Set every record down again, exactly and completely.

Content starts

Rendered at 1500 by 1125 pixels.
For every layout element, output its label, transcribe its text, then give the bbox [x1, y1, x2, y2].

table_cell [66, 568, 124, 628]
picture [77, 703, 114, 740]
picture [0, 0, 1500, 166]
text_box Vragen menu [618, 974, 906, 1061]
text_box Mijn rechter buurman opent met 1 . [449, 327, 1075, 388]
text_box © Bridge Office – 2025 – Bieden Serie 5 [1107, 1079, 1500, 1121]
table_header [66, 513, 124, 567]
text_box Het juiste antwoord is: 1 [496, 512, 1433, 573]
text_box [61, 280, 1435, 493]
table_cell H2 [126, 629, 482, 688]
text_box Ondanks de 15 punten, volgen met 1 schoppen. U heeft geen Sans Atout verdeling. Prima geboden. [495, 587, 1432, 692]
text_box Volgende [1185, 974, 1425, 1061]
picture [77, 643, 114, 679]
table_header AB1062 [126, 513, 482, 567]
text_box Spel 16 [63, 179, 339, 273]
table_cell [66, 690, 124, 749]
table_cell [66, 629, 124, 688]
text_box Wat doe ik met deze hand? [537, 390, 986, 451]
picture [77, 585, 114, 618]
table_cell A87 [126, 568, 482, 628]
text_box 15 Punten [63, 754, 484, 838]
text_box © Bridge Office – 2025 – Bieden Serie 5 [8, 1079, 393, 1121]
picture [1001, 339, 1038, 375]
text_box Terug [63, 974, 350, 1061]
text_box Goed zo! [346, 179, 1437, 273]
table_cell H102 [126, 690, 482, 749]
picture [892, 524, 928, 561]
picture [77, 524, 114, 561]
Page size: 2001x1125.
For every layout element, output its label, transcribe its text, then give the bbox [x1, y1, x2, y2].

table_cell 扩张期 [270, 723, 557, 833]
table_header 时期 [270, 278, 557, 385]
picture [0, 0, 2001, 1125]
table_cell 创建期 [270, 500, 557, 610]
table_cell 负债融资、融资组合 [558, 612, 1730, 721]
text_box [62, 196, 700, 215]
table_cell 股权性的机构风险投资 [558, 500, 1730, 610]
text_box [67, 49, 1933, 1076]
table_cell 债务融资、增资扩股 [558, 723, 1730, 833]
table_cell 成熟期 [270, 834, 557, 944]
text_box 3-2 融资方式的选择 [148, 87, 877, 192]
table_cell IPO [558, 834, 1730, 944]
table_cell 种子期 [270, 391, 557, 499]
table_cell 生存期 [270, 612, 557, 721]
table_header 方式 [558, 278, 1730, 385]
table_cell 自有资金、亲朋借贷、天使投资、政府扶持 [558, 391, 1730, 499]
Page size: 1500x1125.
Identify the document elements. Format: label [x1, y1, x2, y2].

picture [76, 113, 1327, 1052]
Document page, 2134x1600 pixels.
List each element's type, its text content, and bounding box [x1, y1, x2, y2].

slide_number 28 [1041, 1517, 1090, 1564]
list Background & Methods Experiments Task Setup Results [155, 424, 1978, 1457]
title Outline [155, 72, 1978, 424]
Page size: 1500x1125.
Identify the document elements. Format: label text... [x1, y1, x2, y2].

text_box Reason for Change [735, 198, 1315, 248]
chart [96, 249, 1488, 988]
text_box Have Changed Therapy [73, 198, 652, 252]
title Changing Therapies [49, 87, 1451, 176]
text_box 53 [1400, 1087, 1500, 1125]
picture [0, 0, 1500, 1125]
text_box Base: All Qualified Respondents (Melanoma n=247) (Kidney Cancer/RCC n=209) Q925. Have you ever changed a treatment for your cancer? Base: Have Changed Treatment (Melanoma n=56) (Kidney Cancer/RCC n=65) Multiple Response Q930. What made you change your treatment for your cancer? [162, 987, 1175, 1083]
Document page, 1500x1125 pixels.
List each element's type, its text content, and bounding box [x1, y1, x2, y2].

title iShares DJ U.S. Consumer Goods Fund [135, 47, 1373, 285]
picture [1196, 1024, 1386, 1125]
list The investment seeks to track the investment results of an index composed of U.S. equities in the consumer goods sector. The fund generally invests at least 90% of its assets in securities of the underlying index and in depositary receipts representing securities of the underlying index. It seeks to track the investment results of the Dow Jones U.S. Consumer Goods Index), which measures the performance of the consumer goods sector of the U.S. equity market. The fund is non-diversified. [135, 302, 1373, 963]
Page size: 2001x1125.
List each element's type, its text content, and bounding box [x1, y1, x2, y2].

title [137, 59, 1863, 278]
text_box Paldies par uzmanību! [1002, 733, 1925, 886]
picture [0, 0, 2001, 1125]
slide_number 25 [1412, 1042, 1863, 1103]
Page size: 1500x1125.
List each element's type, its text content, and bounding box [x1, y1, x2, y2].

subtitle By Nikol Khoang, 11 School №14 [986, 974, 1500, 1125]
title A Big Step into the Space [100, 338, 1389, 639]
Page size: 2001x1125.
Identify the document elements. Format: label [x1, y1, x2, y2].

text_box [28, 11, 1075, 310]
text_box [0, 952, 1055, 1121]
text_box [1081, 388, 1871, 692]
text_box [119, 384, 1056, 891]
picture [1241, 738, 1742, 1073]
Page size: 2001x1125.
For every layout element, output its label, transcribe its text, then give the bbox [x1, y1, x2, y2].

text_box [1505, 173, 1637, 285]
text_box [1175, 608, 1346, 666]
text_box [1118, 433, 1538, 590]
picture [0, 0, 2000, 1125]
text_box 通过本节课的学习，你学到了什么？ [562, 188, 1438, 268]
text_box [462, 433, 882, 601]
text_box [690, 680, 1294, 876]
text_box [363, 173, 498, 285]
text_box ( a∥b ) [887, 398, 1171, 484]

Content ends

> TASK RESPONSE:
Rendered at 1500 by 1125 pixels.
For every layout element, output its label, transcribe its text, then give the bbox [x1, y1, x2, y2].

table_cell [66, 568, 124, 628]
picture [77, 703, 114, 740]
picture [0, 0, 1500, 166]
text_box Vragen menu [618, 974, 906, 1061]
text_box Mijn rechter buurman opent met 1 . [449, 327, 1075, 388]
text_box © Bridge Office – 2025 – Bieden Serie 5 [1107, 1079, 1500, 1121]
table_header [66, 513, 124, 567]
text_box Het juiste antwoord is: 1 [496, 512, 1433, 573]
text_box [61, 280, 1435, 493]
table_cell H2 [126, 629, 482, 688]
text_box Ondanks de 15 punten, volgen met 1 schoppen. U heeft geen Sans Atout verdeling. Prima geboden. [495, 587, 1432, 692]
text_box Volgende [1185, 974, 1425, 1061]
picture [77, 643, 114, 679]
table_header AB1062 [126, 513, 482, 567]
text_box Spel 16 [63, 179, 339, 273]
table_cell [66, 690, 124, 749]
table_cell [66, 629, 124, 688]
text_box Wat doe ik met deze hand? [537, 390, 986, 451]
picture [77, 585, 114, 618]
table_cell A87 [126, 568, 482, 628]
text_box 15 Punten [63, 754, 484, 838]
text_box © Bridge Office – 2025 – Bieden Serie 5 [8, 1079, 393, 1121]
picture [1001, 339, 1038, 375]
text_box Terug [63, 974, 350, 1061]
text_box Goed zo! [346, 179, 1437, 273]
table_cell H102 [126, 690, 482, 749]
picture [892, 524, 928, 561]
picture [77, 524, 114, 561]
Page size: 2001x1125.
For every layout element, output its label, transcribe its text, then give the bbox [x1, y1, x2, y2].

table_cell 扩张期 [270, 723, 557, 833]
table_header 时期 [270, 278, 557, 385]
picture [0, 0, 2001, 1125]
table_cell 创建期 [270, 500, 557, 610]
table_cell 负债融资、融资组合 [558, 612, 1730, 721]
text_box [62, 196, 700, 215]
table_cell 股权性的机构风险投资 [558, 500, 1730, 610]
text_box [67, 49, 1933, 1076]
table_cell 债务融资、增资扩股 [558, 723, 1730, 833]
table_cell 成熟期 [270, 834, 557, 944]
text_box 3-2 融资方式的选择 [148, 87, 877, 192]
table_cell IPO [558, 834, 1730, 944]
table_cell 种子期 [270, 391, 557, 499]
table_cell 生存期 [270, 612, 557, 721]
table_header 方式 [558, 278, 1730, 385]
table_cell 自有资金、亲朋借贷、天使投资、政府扶持 [558, 391, 1730, 499]
Page size: 1500x1125.
Identify the document elements. Format: label [x1, y1, x2, y2].

picture [76, 113, 1327, 1052]
Document page, 2134x1600 pixels.
List each element's type, its text content, and bounding box [x1, y1, x2, y2].

slide_number 28 [1041, 1517, 1090, 1564]
list Background & Methods Experiments Task Setup Results [155, 424, 1978, 1457]
title Outline [155, 72, 1978, 424]
Page size: 1500x1125.
Identify the document elements. Format: label text... [x1, y1, x2, y2].

text_box Reason for Change [735, 198, 1315, 248]
chart [96, 249, 1488, 988]
text_box Have Changed Therapy [73, 198, 652, 252]
title Changing Therapies [49, 87, 1451, 176]
text_box 53 [1400, 1087, 1500, 1125]
picture [0, 0, 1500, 1125]
text_box Base: All Qualified Respondents (Melanoma n=247) (Kidney Cancer/RCC n=209) Q925. Have you ever changed a treatment for your cancer? Base: Have Changed Treatment (Melanoma n=56) (Kidney Cancer/RCC n=65) Multiple Response Q930. What made you change your treatment for your cancer? [162, 987, 1175, 1083]
Document page, 1500x1125 pixels.
List each element's type, its text content, and bounding box [x1, y1, x2, y2].

title iShares DJ U.S. Consumer Goods Fund [135, 47, 1373, 285]
picture [1196, 1024, 1386, 1125]
list The investment seeks to track the investment results of an index composed of U.S. equities in the consumer goods sector. The fund generally invests at least 90% of its assets in securities of the underlying index and in depositary receipts representing securities of the underlying index. It seeks to track the investment results of the Dow Jones U.S. Consumer Goods Index), which measures the performance of the consumer goods sector of the U.S. equity market. The fund is non-diversified. [135, 302, 1373, 963]
Page size: 2001x1125.
List each element's type, its text content, and bounding box [x1, y1, x2, y2].

title [137, 59, 1863, 278]
text_box Paldies par uzmanību! [1002, 733, 1925, 886]
picture [0, 0, 2001, 1125]
slide_number 25 [1412, 1042, 1863, 1103]
Page size: 1500x1125.
List each element's type, its text content, and bounding box [x1, y1, x2, y2].

subtitle By Nikol Khoang, 11 School №14 [986, 974, 1500, 1125]
title A Big Step into the Space [100, 338, 1389, 639]
Page size: 2001x1125.
Identify the document elements. Format: label [x1, y1, x2, y2].

text_box [28, 11, 1075, 310]
text_box [0, 952, 1055, 1121]
text_box [1081, 388, 1871, 692]
text_box [119, 384, 1056, 891]
picture [1241, 738, 1742, 1073]
Page size: 2001x1125.
For every layout element, output its label, transcribe its text, then give the bbox [x1, y1, x2, y2].

text_box [1505, 173, 1637, 285]
text_box [1175, 608, 1346, 666]
text_box [1118, 433, 1538, 590]
picture [0, 0, 2000, 1125]
text_box 通过本节课的学习，你学到了什么？ [562, 188, 1438, 268]
text_box [462, 433, 882, 601]
text_box [690, 680, 1294, 876]
text_box [363, 173, 498, 285]
text_box ( a∥b ) [887, 398, 1171, 484]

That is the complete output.